Alcala is also accused of raping and killing Jill Barcomb, 18, whose body was found in the Hollywood Hills; Georgia Wixted, 27, of Malibu; Charlotte Lamb, 32, of Santa Monica; and Jill Parenteau, 21, of Burbank.

During the monthlong trial, the defendant has repeatedly demonstrated that he is most concerned with proving his innocence in the Samsoe case. He has only occasionally attempted to mount a defense in the Los Angeles County cases. On Tuesday he ignored them almost entirely.

“I think the evidence speaks for itself,” said Bruce Barcomb, Jill Barcomb’s brother, speaking of Alcala’s decision to avoid the cases. “He’s had four years to plan and it’s just too irrefutable.”

Unlike the Los Angeles County cases, there is no DNA, blood or fingerprint evidence linking Alcala to Samsoe’s death.

In the first two hours of testimony, Alcala, dressed in a tan sports coat and jeans, asked himself a series of broad questions, such as “What was the next thing you did, Mr. Alcala?” and “After that, what did you do, Mr. Alcala?”

He told the jury that on June 20, 1979, the day Samsoe disappeared, he went to Seal Beach to visit a friend. He testified that the friend wasn’t there so he went to a picture frame store and then headed toward Sunset Beach and took photos of a young woman roller-skating. From there, he went to Knott’s Berry Farm, he said.

For nearly 20 minutes Alcala told jurors how, after several years in prison, he realized he could use the angle of shadows in the photos he took to estimate what time of day he snapped them and thus provide an alibi.

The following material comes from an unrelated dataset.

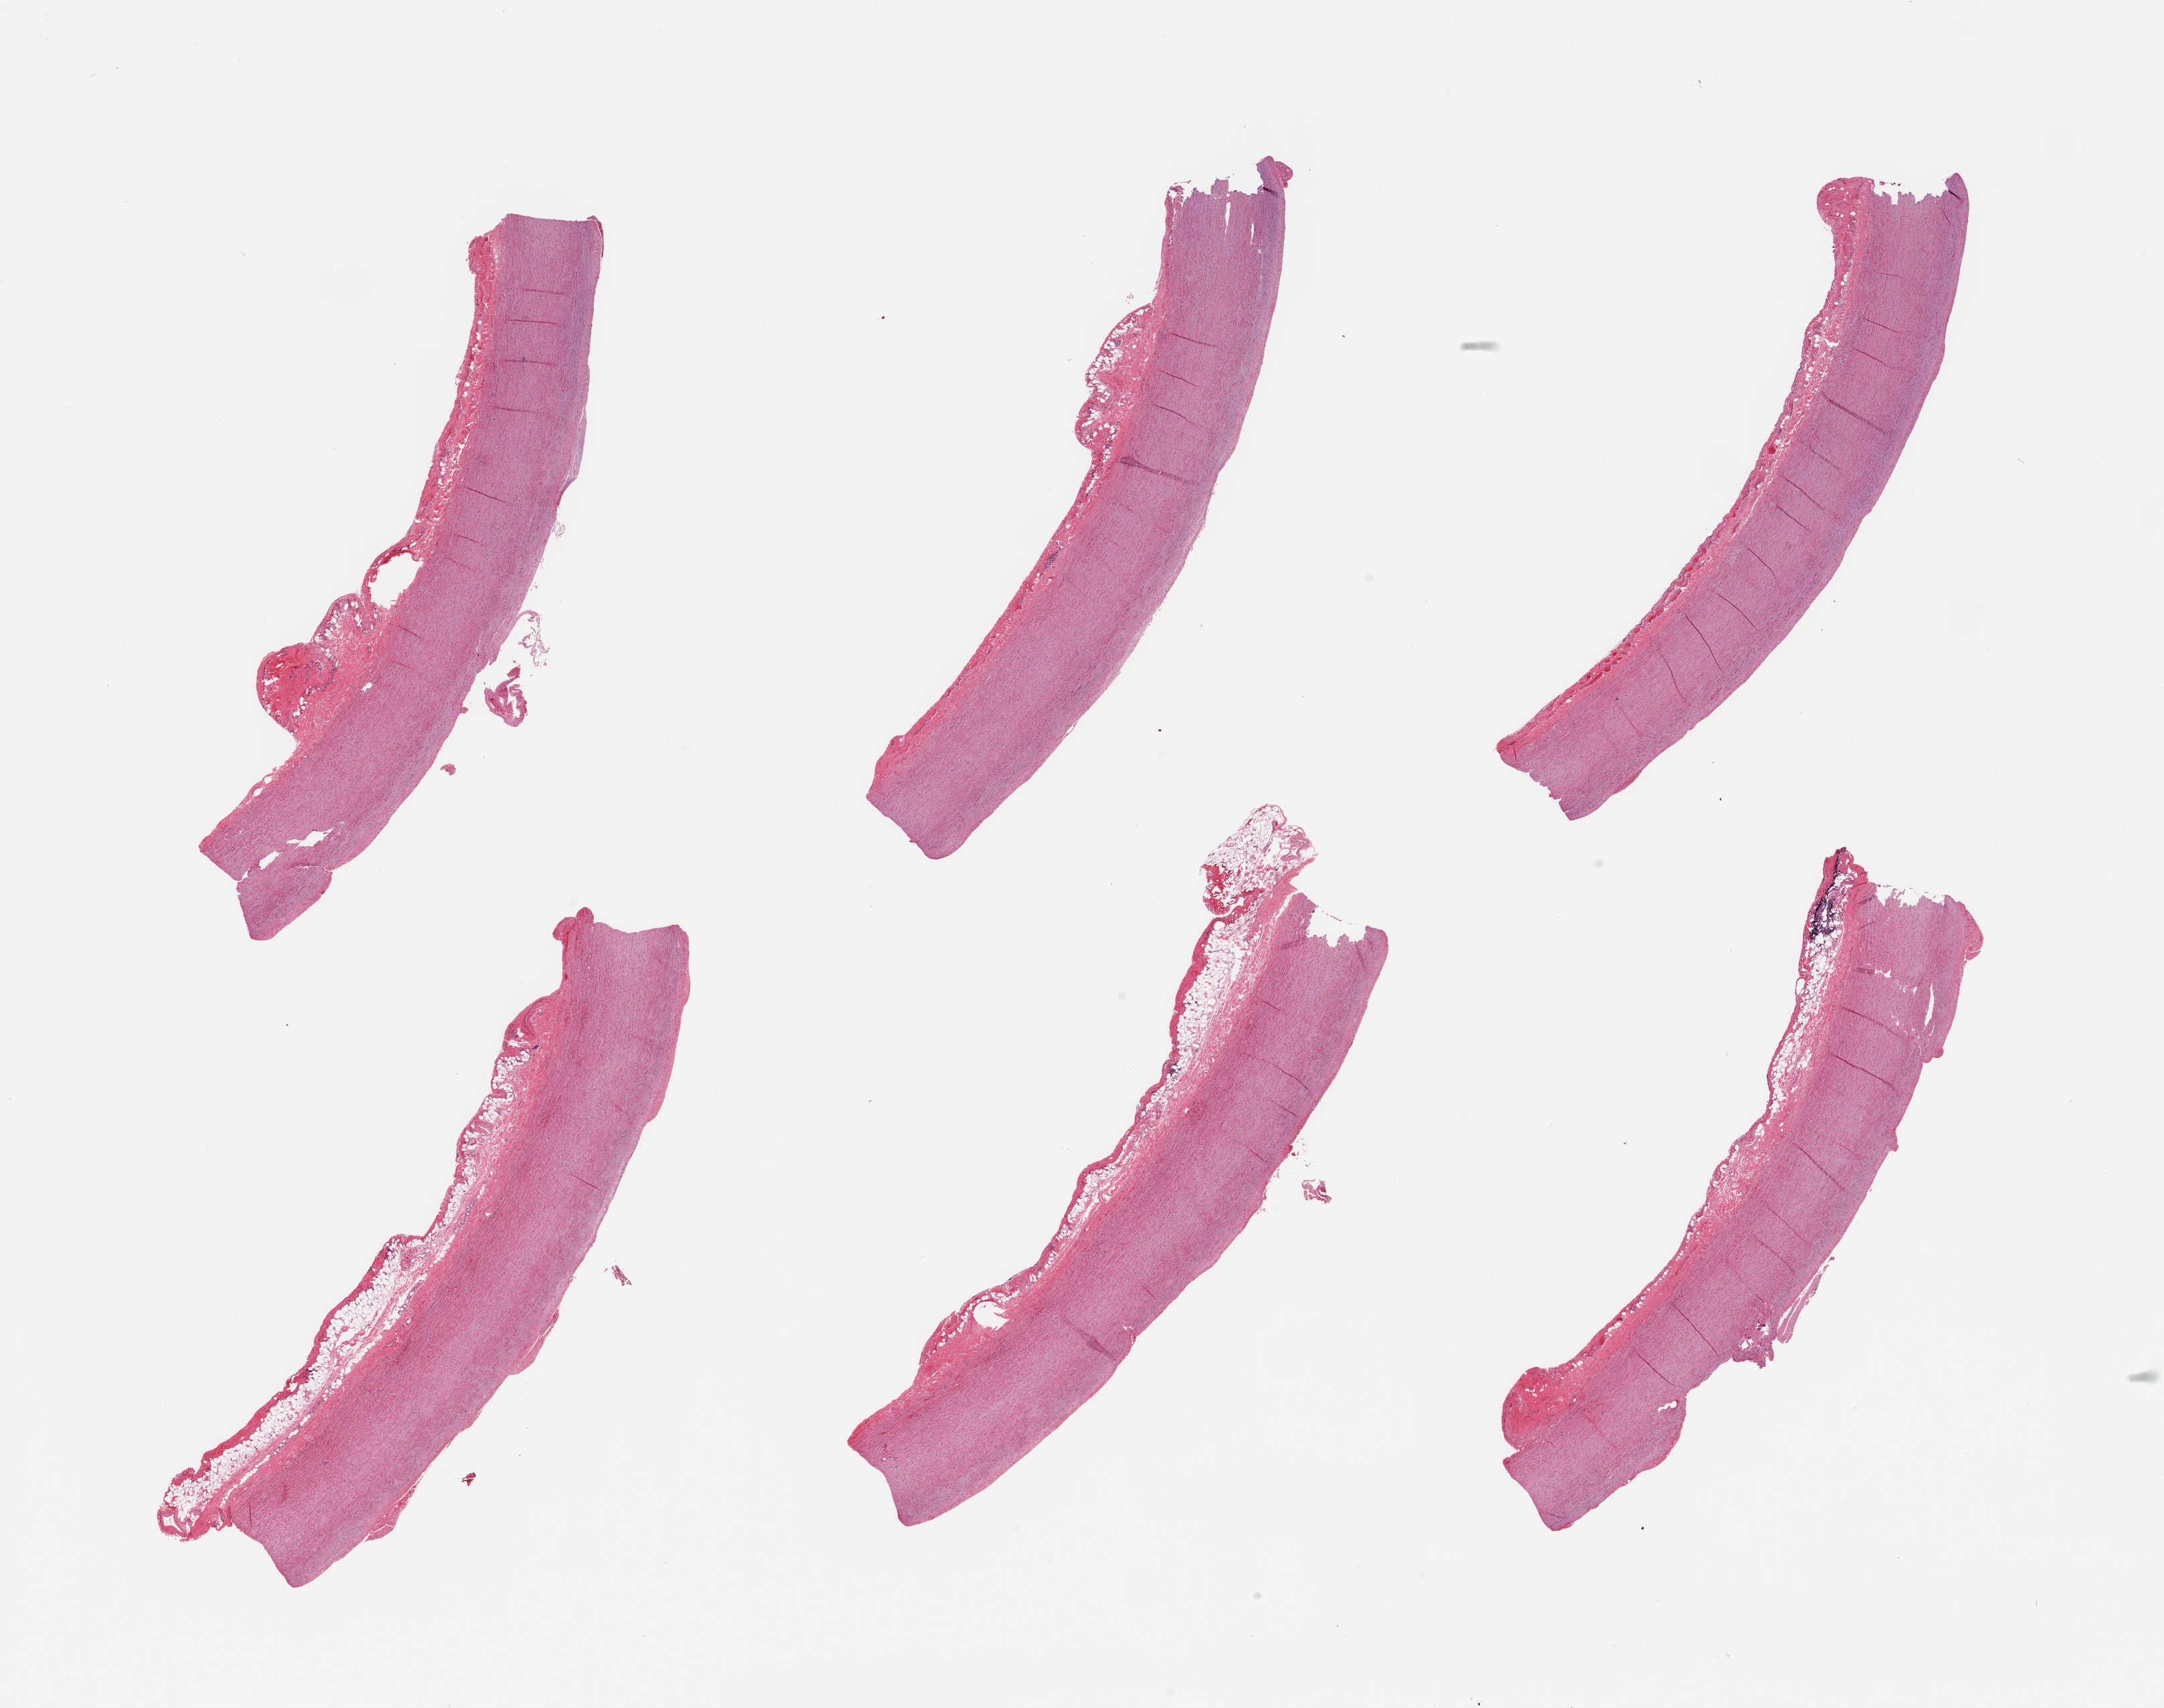
Digitized haematoxylin and eosin-stained section, whole scanned area (about 25.6 x 20.2 mm) shown as a low-resolution overview, PAXgene-fixed, paraffin-embedded tissue, target tissue: aorta, donor tissue sample. Donor sex: male.
Reviewer comment on this tissue sample: 6 pieces; slight flat plaques; adventitial fat up to 0.6mm thick.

Prosecutor Matt Murphy initially objected to the testimony, saying that Alcala is hardly an expert in such matters. He withdrew his objections after Alcala told the judge that his calculations proved that he was at the beach at 2:22 p.m. that day.

The time is not inconsistent with what prosecutors say happened. According to the prosecution, Alcala approached Samsoe and a friend on the beach and took their photos after taking pictures of Lorraine Werts, the roller-skater.

Samsoe disappeared soon after as she rode her bike to ballet class. Her remains were found nearly two weeks later in the Angeles National Forest.

The prosecution’s cross-examination of Alcala is scheduled to begin Wednesday morning.